Kumbh Mela, Allahabad, India 2013.. When the riverbanks turned into effervescent, mythical and mystical religious pageant of million voices, chiming temple bells, strains of prayers and discourses against the backdrop of rising sun.
Allahabad is my hometown and in 2013 I joined nearly 120 million, from all over the world, congregating to purify themselves with a dip in the confluence or sangam of Ganga, Yamuna and the invisible Saraswati.

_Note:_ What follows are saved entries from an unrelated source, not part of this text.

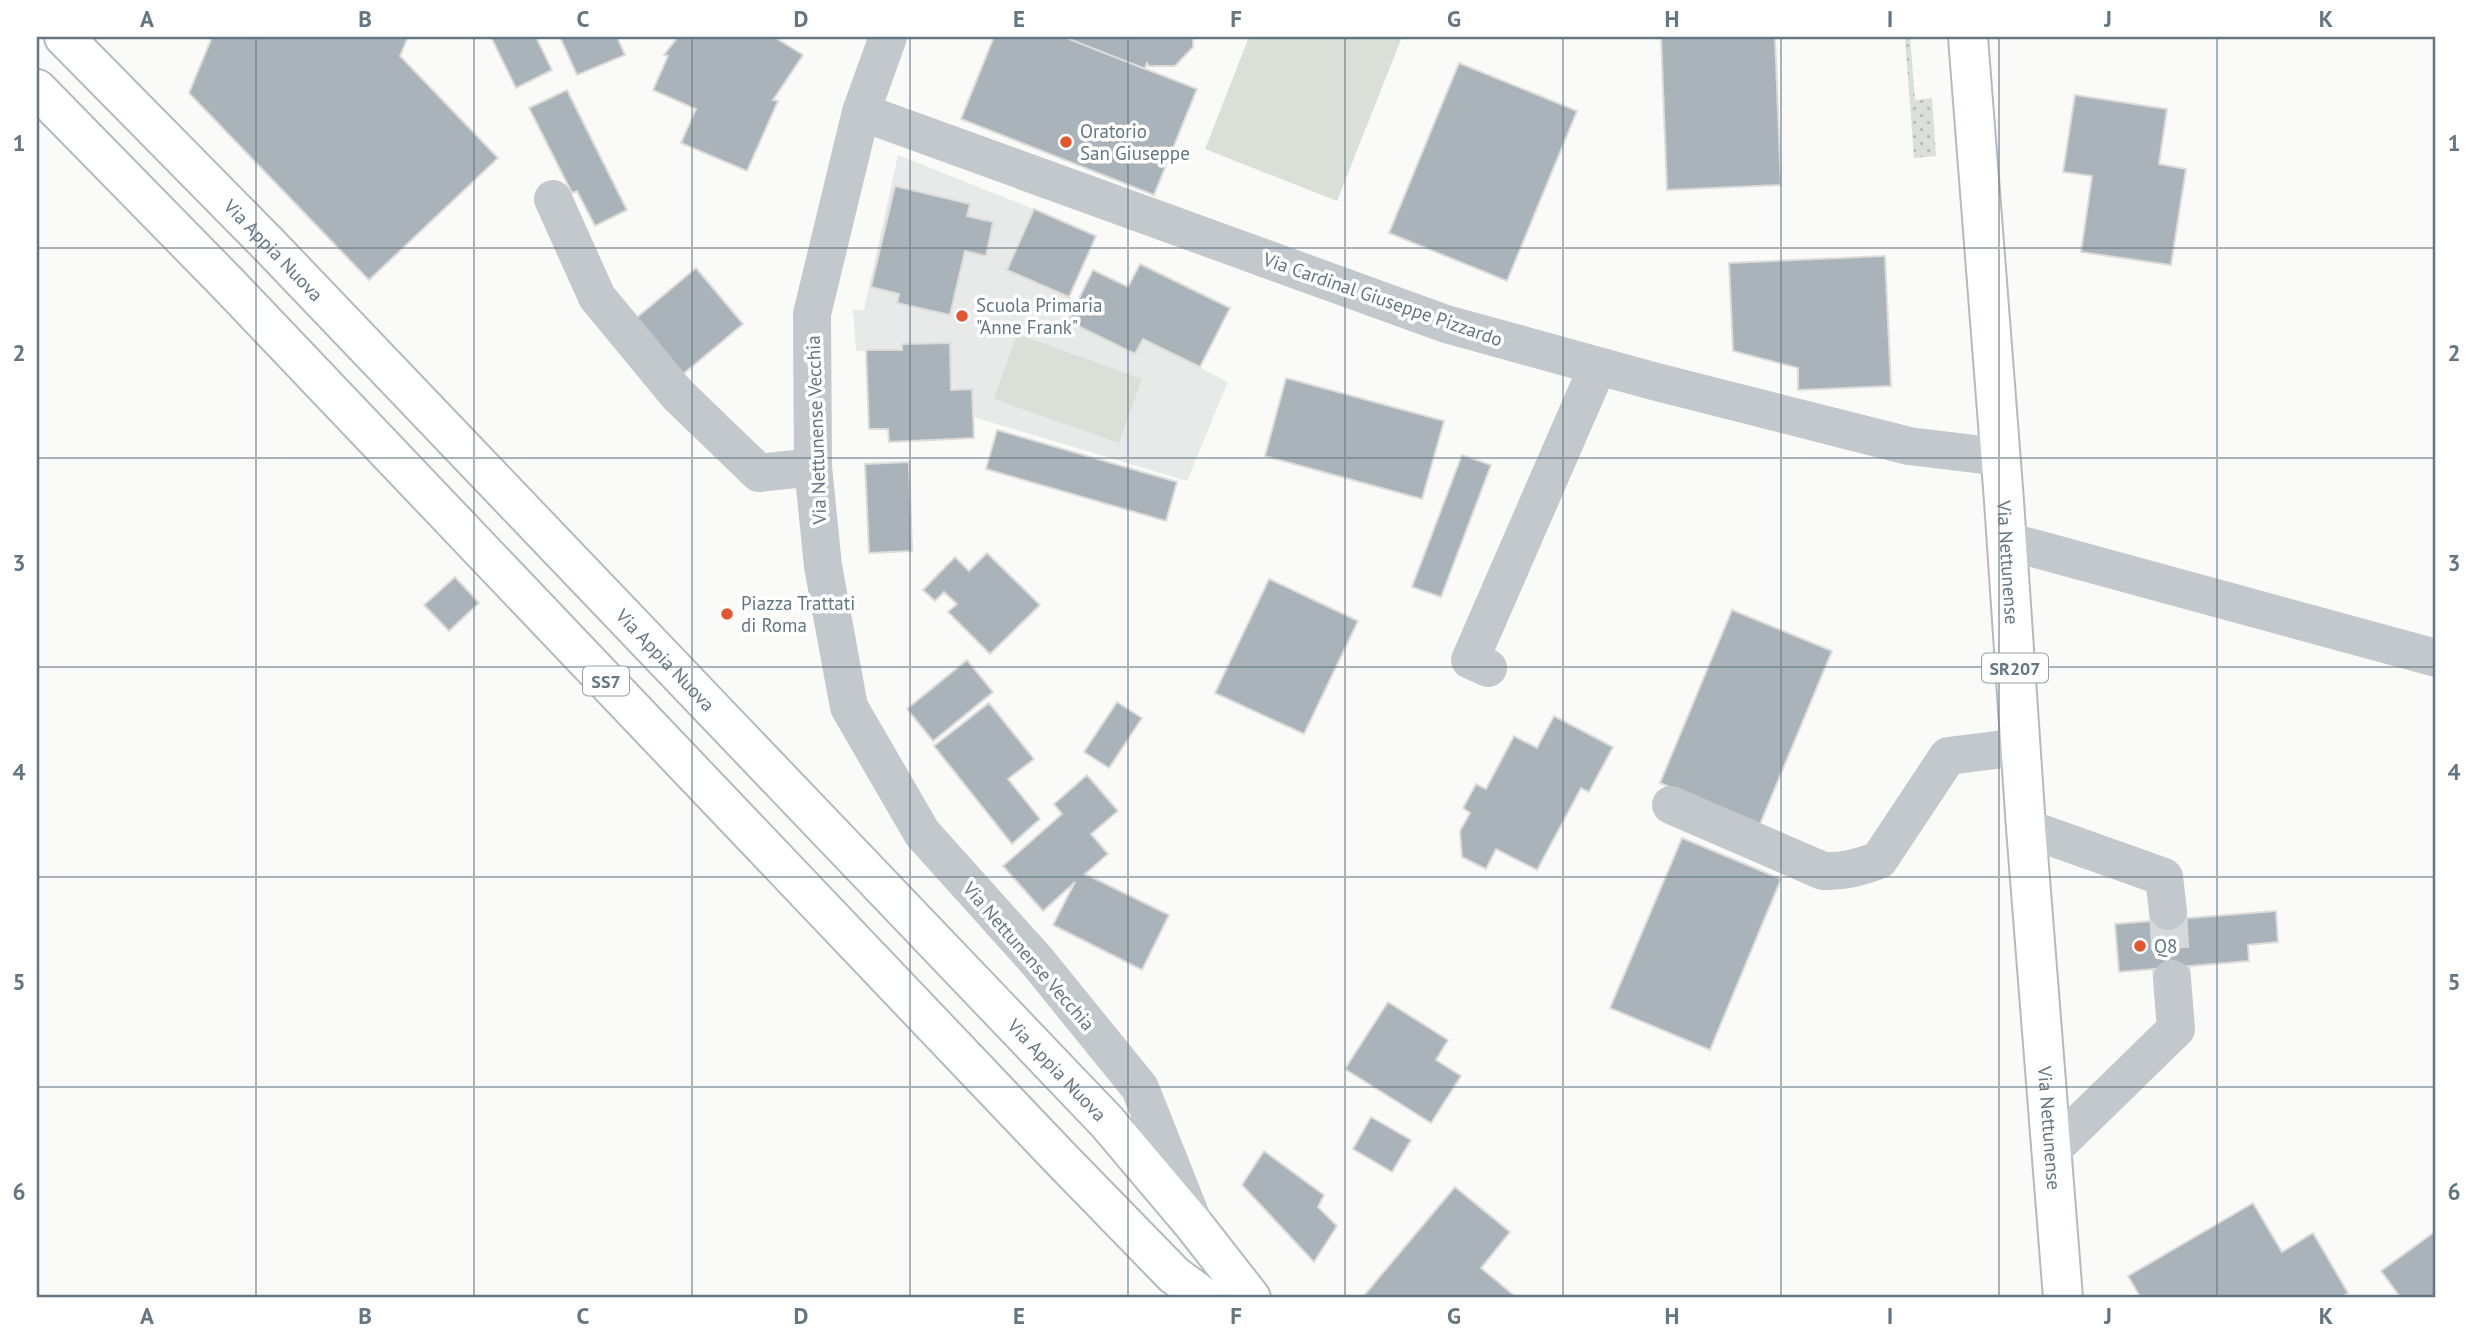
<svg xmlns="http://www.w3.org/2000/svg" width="2473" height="1335" viewBox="0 0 2473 1335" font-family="'PT Sans',sans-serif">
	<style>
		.built { fill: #e8e9e9 }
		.grass { fill: url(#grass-dots) }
		.pitch { fill: #dadfd7 }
		.building { fill: #aab3b9; stroke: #dcdcda; stroke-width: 2 }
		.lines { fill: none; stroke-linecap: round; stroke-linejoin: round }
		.minor-tunnel { stroke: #d5d9db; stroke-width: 38; stroke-dasharray: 38 19; stroke-linecap: butt }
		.major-casing { stroke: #b5babe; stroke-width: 42 }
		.minor { stroke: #c3c8cc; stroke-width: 38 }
		.major { stroke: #fff; stroke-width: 38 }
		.grid { fill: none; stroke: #657683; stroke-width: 2; stroke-opacity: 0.55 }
		.poi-dot { fill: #e4572e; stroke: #fff; stroke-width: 2.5 }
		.labels { text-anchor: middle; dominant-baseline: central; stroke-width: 7; stroke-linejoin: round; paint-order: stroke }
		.shield { fill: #fff; stroke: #939fa8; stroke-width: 2 }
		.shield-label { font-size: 18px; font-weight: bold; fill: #657683 }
		.poi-label { font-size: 19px; fill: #657683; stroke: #fff; text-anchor: start }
		.street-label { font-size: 19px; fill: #657683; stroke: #fff }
		.neatline { fill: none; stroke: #657683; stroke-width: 2.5 }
		.grid-label { font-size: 23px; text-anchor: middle; font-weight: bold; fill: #657683 }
	</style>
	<defs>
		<pattern id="grass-dots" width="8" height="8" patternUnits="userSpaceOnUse" patternTransform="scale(1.75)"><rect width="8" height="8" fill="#dadfd7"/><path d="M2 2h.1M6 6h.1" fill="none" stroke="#b4b9b4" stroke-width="1.8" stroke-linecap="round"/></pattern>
	</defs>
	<rect width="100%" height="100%" fill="#fafaf8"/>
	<path class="built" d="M898,155L1034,209L1007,269L1078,301L1068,321L1135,354L1143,339L1228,382L1187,481L973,417L972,389L951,390L950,343L902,350L856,351L853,310H864Z"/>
	<path class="grass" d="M1905,37H1910L1915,100L1932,98L1936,156L1914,158Z"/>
	<path class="pitch" d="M1249,37H1402L1337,201L1205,149Z
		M1017,334L1142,379L1119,443L994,399Z"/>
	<path class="building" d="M212,37H408L400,56L498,158L369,280L189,93Z
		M491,37H536L552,70L516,88Z
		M560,37H617L625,55L577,75Z
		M678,37H774L803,55L773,100L778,101L747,171L681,143L696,109L653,90L668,56L664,55Z
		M994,37H1064L1197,89L1154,195L961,119Z
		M1064,37H1193V47L1175,66H1149L1147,63L1145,69Z
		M1661,37H1775L1781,185L1667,190Z
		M1459,63L1577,111L1507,281L1389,233Z
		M567,90L627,210L595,226L577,191L572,193L529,108Z
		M2075,95L2167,109L2159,164L2186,169L2171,265L2081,252L2092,176L2063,172Z
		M895,186L970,204L967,216L993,222L986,256L965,251L950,315L897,303L899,294L871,287Z
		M1034,209L1096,236L1069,297L1007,270Z
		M1885,256L1891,386L1798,390V368L1733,351L1729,263Z
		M1140,264L1230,308L1200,367L1143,339L1135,354L1068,321L1093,270L1128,287Z
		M696,268L743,324L682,375L635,319Z
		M950,343L951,390L972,389L974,438L889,442L888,429H869L866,350H902V344Z
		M1286,378L1444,421L1422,499L1265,456Z
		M997,430L1177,482L1166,521L986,469Z
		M1462,455L1491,465L1441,597L1412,587Z
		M909,462L912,551L869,553L865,464Z
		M987,553L1040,605L990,654L948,612L957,604L944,592L935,601L923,590L955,557L969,571Z
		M455,577L479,603L449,631L424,605Z
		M1269,579L1358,621L1304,734L1215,693Z
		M1732,610L1832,651L1760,824L1660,783Z
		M967,660L993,692L933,741L907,709Z
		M1117,702L1142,718L1109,768L1084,752Z
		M989,703L1034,759L1008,779L1040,819L1012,844L934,746Z
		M1554,716L1613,747L1589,792L1581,788L1537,870L1496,849L1486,869L1462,857L1460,831L1470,813L1463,808L1476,784L1486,789L1514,736L1537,748Z
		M1087,775L1118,811L1091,834L1108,854L1085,874L1169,915L1142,970L1053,925L1075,882L1043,911L1003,866L1062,814L1054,804Z
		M1682,838L1781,879L1710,1050L1610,1008Z
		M2276,911L2278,942L2248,945L2249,961L2119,972L2115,924Z
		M1388,1002L1448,1040L1436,1060L1461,1076L1431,1123L1345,1069Z
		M1371,1117L1411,1140L1392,1172L1353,1149Z
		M1264,1151L1324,1195L1318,1207L1337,1226L1314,1262L1242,1185Z
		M1455,1187L1510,1232L1481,1268L1517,1298H1362Z
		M2253,1203L2282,1252L2313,1233L2348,1293L2339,1298H2141L2128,1276Z
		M2436,1231V1298H2401L2381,1271Z"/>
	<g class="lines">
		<path class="minor-tunnel" d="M2168,911L2172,979"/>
		<defs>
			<g id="major">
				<path id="s1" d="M64,37L269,245L1107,1122L1194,1225L1251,1298"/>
				<path id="s2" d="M1968,37L2004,501L2026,828L2063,1298"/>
				<path d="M37,89L229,285L1062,1160L1174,1275L1205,1298"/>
			</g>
		</defs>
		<use href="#major" class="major-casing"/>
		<path class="minor" d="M888,37L861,112L812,314L813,467L823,566L849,707L922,833L1037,961L1140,1088L1192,1219
			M861,112L1446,324L1653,381L1909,446L2000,457
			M553,199L597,297L677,394L759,473L813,467
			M2007,541L2436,658
			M1488,668L1470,660L1598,366
			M1671,805L1823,871C1844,872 1860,867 1879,860L1948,756L2020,747
			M2026,828L2164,877L2168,911
			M2052,1150L2176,1029L2172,979"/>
		<use href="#major" class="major"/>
	</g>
	<path class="grid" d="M256,37V1298M474,37V1298M692,37V1298M910,37V1298M1128,37V1298M1345,37V1298M1563,37V1298M1781,37V1298M1999,37V1298M2217,37V1298M37,248H2436M37,458H2436M37,667H2436M37,877H2436M37,1087H2436"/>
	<g class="poi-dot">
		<circle cx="1066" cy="142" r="7"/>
		<circle cx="962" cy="316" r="7"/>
		<circle cx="727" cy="614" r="7"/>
		<circle cx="2140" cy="946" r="7"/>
	</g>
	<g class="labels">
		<g class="shield">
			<rect x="1982" y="653.5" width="66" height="29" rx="5"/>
			<rect x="583" y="666.5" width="46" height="29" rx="5"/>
		</g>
		<g class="shield-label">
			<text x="2015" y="668">SR207</text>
			<text x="606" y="681">SS7</text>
		</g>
		<g class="poi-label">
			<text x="1080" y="131">Oratorio<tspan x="1080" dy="22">San Giuseppe</tspan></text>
			<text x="976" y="305">Scuola Primaria<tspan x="976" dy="22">"Anne Frank"</tspan></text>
			<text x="741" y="603">Piazza Trattati<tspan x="741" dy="22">di Roma</tspan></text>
			<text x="2154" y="946">Q8</text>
		</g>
		<g class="street-label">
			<text stroke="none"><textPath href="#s1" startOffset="299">Via Appia Nuova</textPath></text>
			<text transform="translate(1383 299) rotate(19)">Via Cardinal Giuseppe Pizzardo</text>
			<text transform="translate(816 430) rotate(-92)">Via Nettunense Vecchia</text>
			<text stroke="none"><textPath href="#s2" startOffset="527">Via Nettunense</textPath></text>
			<text stroke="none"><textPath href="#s1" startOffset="866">Via Appia Nuova</textPath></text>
			<text transform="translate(1029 956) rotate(49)">Via Nettunense Vecchia</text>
			<text stroke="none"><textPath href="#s1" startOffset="1433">Via Appia Nuova</textPath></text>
			<text stroke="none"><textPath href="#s2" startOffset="1094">Via Nettunense</textPath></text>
		</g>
	</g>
	<rect width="2473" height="1335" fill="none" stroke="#ffffff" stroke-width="77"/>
	<rect x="38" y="38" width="2396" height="1258" class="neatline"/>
	<g class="grid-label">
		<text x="147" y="27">A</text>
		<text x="365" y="27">B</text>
		<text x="583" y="27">C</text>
		<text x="801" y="27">D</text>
		<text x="1019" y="27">E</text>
		<text x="1236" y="27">F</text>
		<text x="1454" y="27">G</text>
		<text x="1672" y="27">H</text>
		<text x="1890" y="27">I</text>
		<text x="2108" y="27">J</text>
		<text x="2326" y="27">K</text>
		<text x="19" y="151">1</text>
		<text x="2454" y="151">1</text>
		<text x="19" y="361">2</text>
		<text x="2454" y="361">2</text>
		<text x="19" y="571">3</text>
		<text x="2454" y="571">3</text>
		<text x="19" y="780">4</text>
		<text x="2454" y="780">4</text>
		<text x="19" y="990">5</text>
		<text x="2454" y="990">5</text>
		<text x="19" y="1200">6</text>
		<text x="2454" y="1200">6</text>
		<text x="147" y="1324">A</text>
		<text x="365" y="1324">B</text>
		<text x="583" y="1324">C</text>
		<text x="801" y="1324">D</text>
		<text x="1019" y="1324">E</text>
		<text x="1236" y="1324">F</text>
		<text x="1454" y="1324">G</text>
		<text x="1672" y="1324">H</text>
		<text x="1890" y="1324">I</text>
		<text x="2108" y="1324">J</text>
		<text x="2326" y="1324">K</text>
	</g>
</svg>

Mark Twain, American author, had visited the Kumbh at Allahabad in 1895 and like him, I too, marvelled at “…the power of a faith, that can make multitudes of the old and weak and the young and frail enter without hesitation or complaint upon such incredible journeys and endure the resultant miseries without repining. It is done in love, or it is done in fear; I do not know which it is. No matter what the impulse is, the act born of it is beyond imagination….”
According to Hindu mythology the origin of Kumbh Mela centers on the legend of Samudra Manthan, (churning of the waters), in search of the pitcher or Kumbh filled with holy nectar or amrita. The Devas (gods) and Asuras (evil people) both claimed the pitcher and to prevent the Asuras from drinking the holy nectar of immortality one of the gods flew away with the pitcher and in process four drops fell on earth, Hardwar, Allahabad, Ujjain and Nasik, deeming them holy places.
The Kumbh Melas are held every 12 years in rotation: River Ganga in Haridwar; the confluence of Ganga, Yamuna and mythical Saraswati at Allahabad; the Godavari at Nashik and River Shipra at Ujjain (Central India). The Melas stretch over two months with auspicious bathing dates, though one can take a dip in the sacred waters everyday, to purify themselves of worldly sins.